Personal information
- Nationality: Indian
- Born: 19 July 1995 (age 31)
- Weight: 69 kg (152 lb)

Boxing career
- Weight class: Welterweight

Medal record
Men's amateur boxing
Representing India
India Open
| Silver medal – second place | 2018 | 69 kg |
National Boxing Championships
| Silver medal – second place | 2018 | 69 kg |
GeeBee Tournament
| Silver medal – second place | 2019 | 69 kg |
India Open
| Bronze medal – third place | 2019 | 69 kg |
President's Cup
| Silver medal – second place | 2019 | 69 kg |

= Dinesh Dagar =

Indian boxer

Dinesh Dagar is an Indian amateur boxer who competes in the welterweight division. He won silver medals at the 2018 India Open, the 2018 National Boxing Championships, the 2019 GeeBee Boxing Tournament and the 2019 President's Cup, and a bronze medal at the 2019 India Open.

==Early life==

Dagar was born on 19 July 1995. He took up boxing in 2010 after being inspired by Indian wrestling icon Sushil Kumar. He later trained at the National Institute of Sports in Patiala.

==Career==

In March 2013, Dagar represented India in the 64 kg category at the Youth Asian Boxing Championship in Subic Bay, Philippines.

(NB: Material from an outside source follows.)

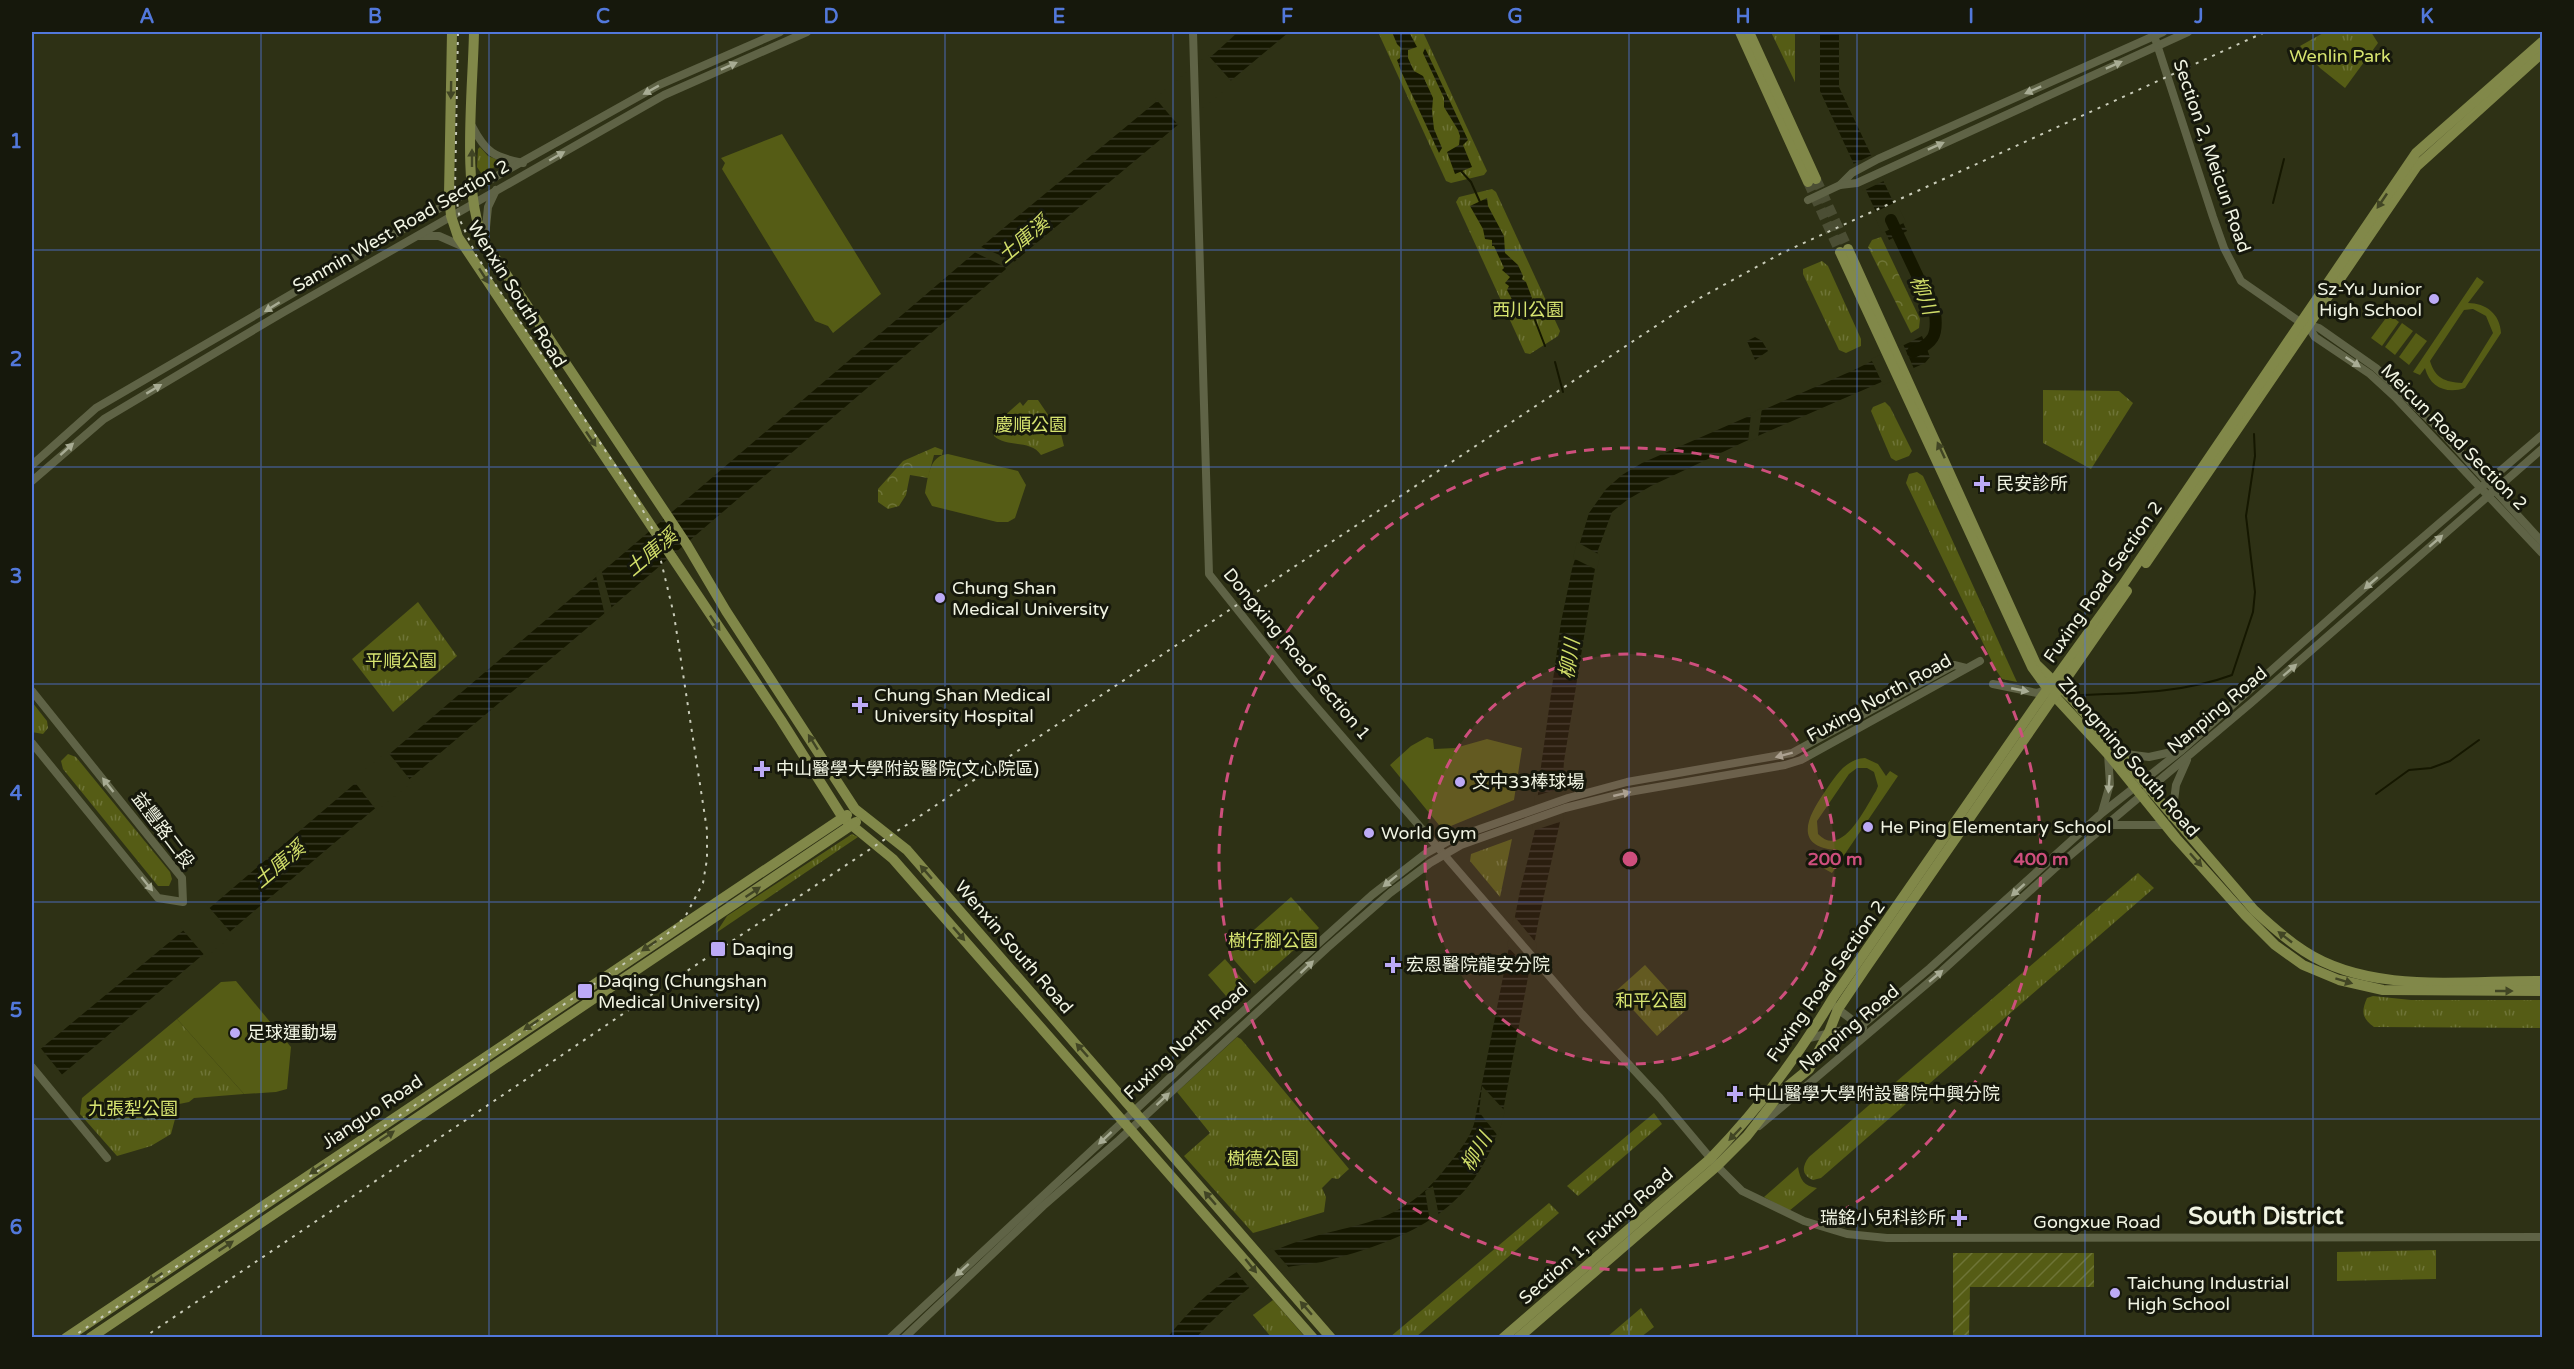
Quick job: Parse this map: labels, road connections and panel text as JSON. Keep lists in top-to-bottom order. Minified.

In 2018, Dagar won a silver medal in the 69 kg category at the inaugural India Open in New Delhi. Later that year, he represented the Indian Tigers in the 69 kg category in the World Series of Boxing. He also won silver in the 69 kg category at the 2018 National Boxing Championships.

In 2019, Dagar won silver in the 69 kg category at the GeeBee Boxing Tournament in Helsinki. He later won bronze in the 69 kg category at the 2019 India Open in Guwahati. At the 23rd President's Cup in Labuan Bajo, Indonesia, he won silver in the 69 kg category.
At the 2019 Elite Men's National Boxing Championships, Dagar competed in the 69 kg category for the Railway Sports Promotion Board.